Hexaware Technologies Limited, renowned for integrating artificial intelligence (AI) across its digital and technology services, officially launched its initial public offering (IPO) on February 12, 2025. This marks the company's significant return to the market following its delisting from the exchanges back in 2020. The IPO aims to raise about ₹8,750 crore through an offer-for-sale (OFS), with the price band set between ₹674 and ₹708 per share.
The bidding window for this offering is open until February 14, 2025, with shares expected to be listed on the Bombay Stock Exchange (BSE) and the National Stock Exchange (NSE) on February 19, 2025. Investors can apply for the IPO with a minimum lot size of 21 shares, needing to make at least ₹14,154 as their initial investment. The allotment process for this IPO is likely to conclude by February 17, 2025, followed by refunds initiated the next day.
On the first day of the offering, as of 10:14 AM, the subscription rate stood at 0.52 times, according to BSE data. Retail investors led the pack, demonstrating solid interest with a subscription rate of 0.55 times. Qualified Institutional Buyers (QIB) showed less enthusiasm, subscribing only 0.33 times, whereas Non-Institutional Investors (NII) reached 0.67 times subscription. This suggests varied levels of interest across different investor demographics.
Hexaware Technologies, headquartered in Navi Mumbai and founded in 1992, operates with a global reach, employing approximately 32,000 professionals across 54 offices around the world. The company provides IT services, business process outsourcing, and consulting services to various industries, including financial services, healthcare, and transport. Their expertise has positioned Hexaware as one of India's leading IT service providers.
Notably, the IPO has been labeled as the largest public offering by an Indian IT services company, outpacing the previous record held by Tata Consultancy Services (TCS), which raised ₹4,713 crore back in 2004. This anticipated IPO has become the focus of market experts and financial analysts who are weighing its potential performance against other sector competitors.
The gray market premium (GMP) for Hexaware Technologies has offered mixed signals to potential investors.

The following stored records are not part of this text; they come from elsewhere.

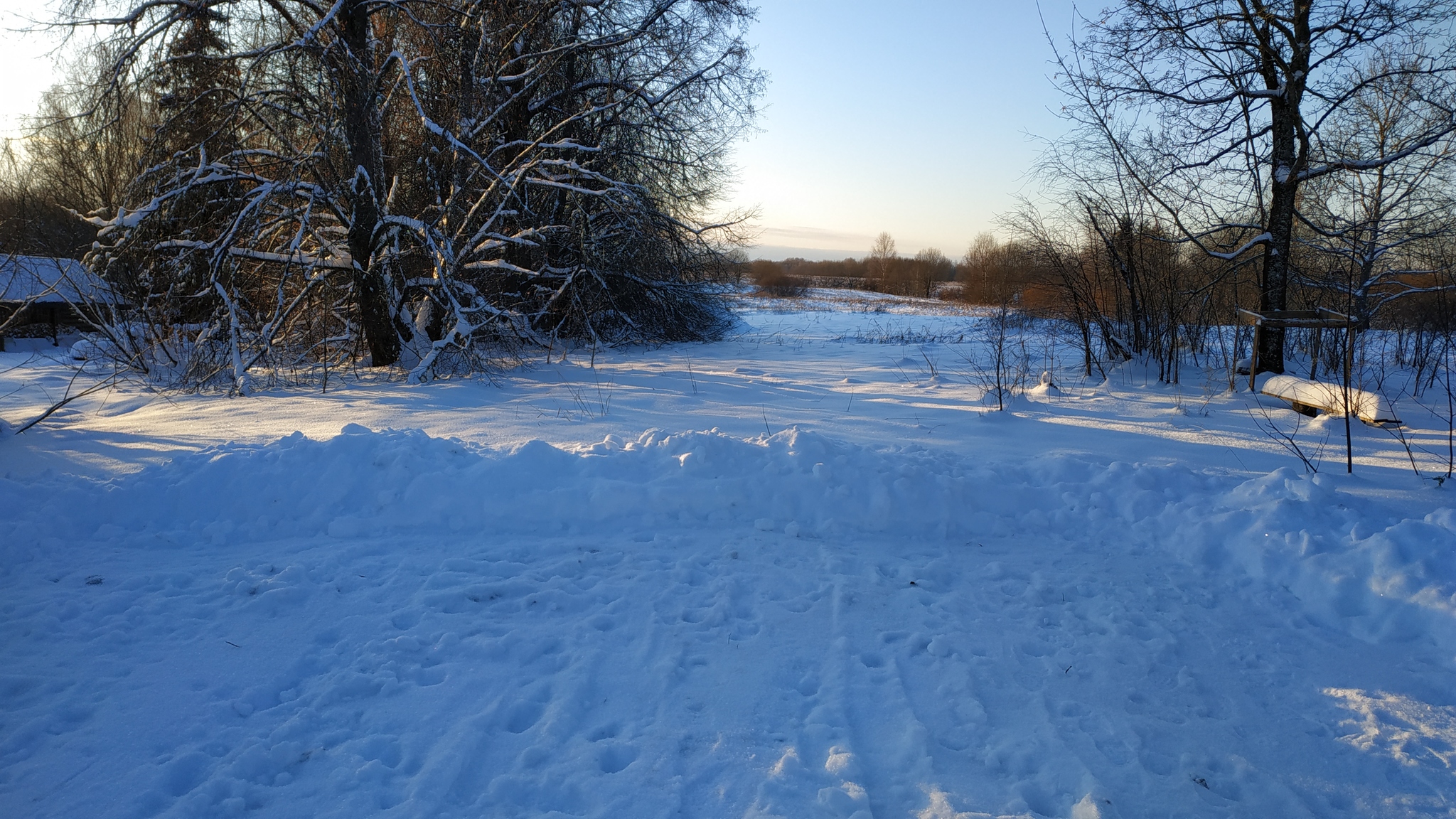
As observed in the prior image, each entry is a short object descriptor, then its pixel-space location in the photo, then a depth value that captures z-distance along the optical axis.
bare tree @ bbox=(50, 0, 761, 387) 9.59
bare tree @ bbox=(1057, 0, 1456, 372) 8.12
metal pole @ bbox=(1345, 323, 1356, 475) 5.02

Before the IPO, the unlisted shares were trading at about ₹711.5, just 0.49% above the upper price of the IPO, which, market analysts argue, may translate to subdued returns for investors post-listing.
Despite the muted enthusiasm shown during the first hours of the bidding process—where bids totaled only about 0.01 times the offer—several brokerage houses have voiced positive ratings for the IPO. Anand Rathi Research, for example, suggested this opportunity, stating, "Hexaware Technologies’ business has evolved over the last decade, with a growing set of offerings and larger and diversified customer base," indicating confidence in the company’s growth potential.

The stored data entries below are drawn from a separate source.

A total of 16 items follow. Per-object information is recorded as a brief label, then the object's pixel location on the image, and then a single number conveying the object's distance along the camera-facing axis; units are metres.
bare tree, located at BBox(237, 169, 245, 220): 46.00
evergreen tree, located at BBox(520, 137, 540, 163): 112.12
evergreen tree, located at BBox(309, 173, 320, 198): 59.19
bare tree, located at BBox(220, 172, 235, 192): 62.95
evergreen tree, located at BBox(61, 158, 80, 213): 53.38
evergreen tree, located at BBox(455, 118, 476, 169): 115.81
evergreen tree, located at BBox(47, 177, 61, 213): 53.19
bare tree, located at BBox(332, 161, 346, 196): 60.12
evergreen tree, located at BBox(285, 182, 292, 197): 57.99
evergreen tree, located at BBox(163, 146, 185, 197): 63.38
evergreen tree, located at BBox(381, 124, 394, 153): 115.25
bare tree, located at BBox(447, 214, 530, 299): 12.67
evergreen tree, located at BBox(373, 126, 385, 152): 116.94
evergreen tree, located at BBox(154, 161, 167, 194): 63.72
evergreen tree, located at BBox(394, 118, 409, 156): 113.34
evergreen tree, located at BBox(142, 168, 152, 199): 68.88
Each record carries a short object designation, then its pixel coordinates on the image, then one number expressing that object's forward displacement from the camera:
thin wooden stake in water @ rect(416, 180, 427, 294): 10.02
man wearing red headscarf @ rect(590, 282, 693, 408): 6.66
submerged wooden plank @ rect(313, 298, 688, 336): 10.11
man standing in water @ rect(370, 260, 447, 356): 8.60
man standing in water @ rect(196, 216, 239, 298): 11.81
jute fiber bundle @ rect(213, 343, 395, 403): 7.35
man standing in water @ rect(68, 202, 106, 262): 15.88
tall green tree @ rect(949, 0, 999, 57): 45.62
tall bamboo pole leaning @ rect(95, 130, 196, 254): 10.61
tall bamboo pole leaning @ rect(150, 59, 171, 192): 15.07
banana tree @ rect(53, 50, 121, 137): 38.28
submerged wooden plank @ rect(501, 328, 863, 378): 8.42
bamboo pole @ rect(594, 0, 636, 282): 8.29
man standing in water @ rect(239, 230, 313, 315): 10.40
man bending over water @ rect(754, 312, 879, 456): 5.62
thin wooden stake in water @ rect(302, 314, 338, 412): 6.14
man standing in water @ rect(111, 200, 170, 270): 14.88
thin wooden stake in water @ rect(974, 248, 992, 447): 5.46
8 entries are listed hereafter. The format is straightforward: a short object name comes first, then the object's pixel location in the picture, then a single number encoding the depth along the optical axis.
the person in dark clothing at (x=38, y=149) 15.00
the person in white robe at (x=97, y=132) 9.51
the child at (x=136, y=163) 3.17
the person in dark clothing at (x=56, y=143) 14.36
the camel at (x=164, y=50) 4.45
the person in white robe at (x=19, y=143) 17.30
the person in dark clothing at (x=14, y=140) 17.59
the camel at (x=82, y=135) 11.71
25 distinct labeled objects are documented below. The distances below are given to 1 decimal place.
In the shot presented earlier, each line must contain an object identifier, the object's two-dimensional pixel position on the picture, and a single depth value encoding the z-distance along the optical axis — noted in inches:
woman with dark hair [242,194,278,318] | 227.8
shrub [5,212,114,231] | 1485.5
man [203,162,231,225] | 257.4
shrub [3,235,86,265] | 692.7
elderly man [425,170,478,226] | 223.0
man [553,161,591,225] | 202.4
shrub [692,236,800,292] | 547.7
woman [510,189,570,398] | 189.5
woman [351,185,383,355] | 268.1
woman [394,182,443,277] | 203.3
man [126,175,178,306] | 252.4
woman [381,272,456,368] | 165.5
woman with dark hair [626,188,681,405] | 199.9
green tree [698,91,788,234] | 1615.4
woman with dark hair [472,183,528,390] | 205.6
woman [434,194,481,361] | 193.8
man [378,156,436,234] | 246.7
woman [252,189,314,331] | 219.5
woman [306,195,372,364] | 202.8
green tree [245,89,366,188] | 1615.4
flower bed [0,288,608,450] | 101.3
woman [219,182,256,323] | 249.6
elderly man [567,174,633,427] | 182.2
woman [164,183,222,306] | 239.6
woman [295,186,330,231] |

Another firm, Arihant Capital, has echoed similar sentiments, recommending the IPO for long-term investors. Their analysts noted, "The valuation at the upper band is at P/E of 43.1x, based on September 2024 earnings. This signifies the company’s strength amid fierce competition and economic pressures." They highlighted Hexaware's modernization efforts and innovative integration of AI as factors supporting their positive outlook.
Regarded as one of the foremost players within the mid-tier IT sector, Hexaware faces stiff competition, especially from larger global firms and other mid-sized competitors. With increasing industry consolidation, competition is expected to intensify as larger firms bundle their services, exerting pricing pressures on competitors like Hexaware.
Responding to concerns, analysts pointed to the economic fluctuations impacting client IT budgets, especially within the Americas and Europe, highlighting it as another obstacle for Hexaware's growth. Currency exchange variations also present challenges, as this firm operates across markets using various currencies.
The three-day subscription window is part of Hexaware Technologies’ broader strategy to both raise capital and increase its visibility on public markets. The company aims to hold onto its legacy of providing comprehensive services and solutions across multiple sectors, including financial services, healthcare and insurance, and travel and transportation.
Looking at the allocation, half of the issue is reserved for Qualified Institutional Buyers (QIB), 35% is set aside for retail investors, and the remaining 15% for Non-Institutional Investors (NII). A discount of ₹67 per share is being provided for eligible employees participating within the employee reservation category.
All eyes will be on the die-hard investors who believe the long-term growth of Hexaware could yield favorable outcomes as the company gears up for potential listing. Analysts remain cautiously optimistic, awaiting final decisions and final bids from investors as the subscription deadline looms. With major investment firms participating as anchor investors, the anticipation surrounding Hexaware Technologies is palpable as they seek not just to reclaim their position on the trading floors but also to carve out new paths amid the ever-changing digital and technological landscapes.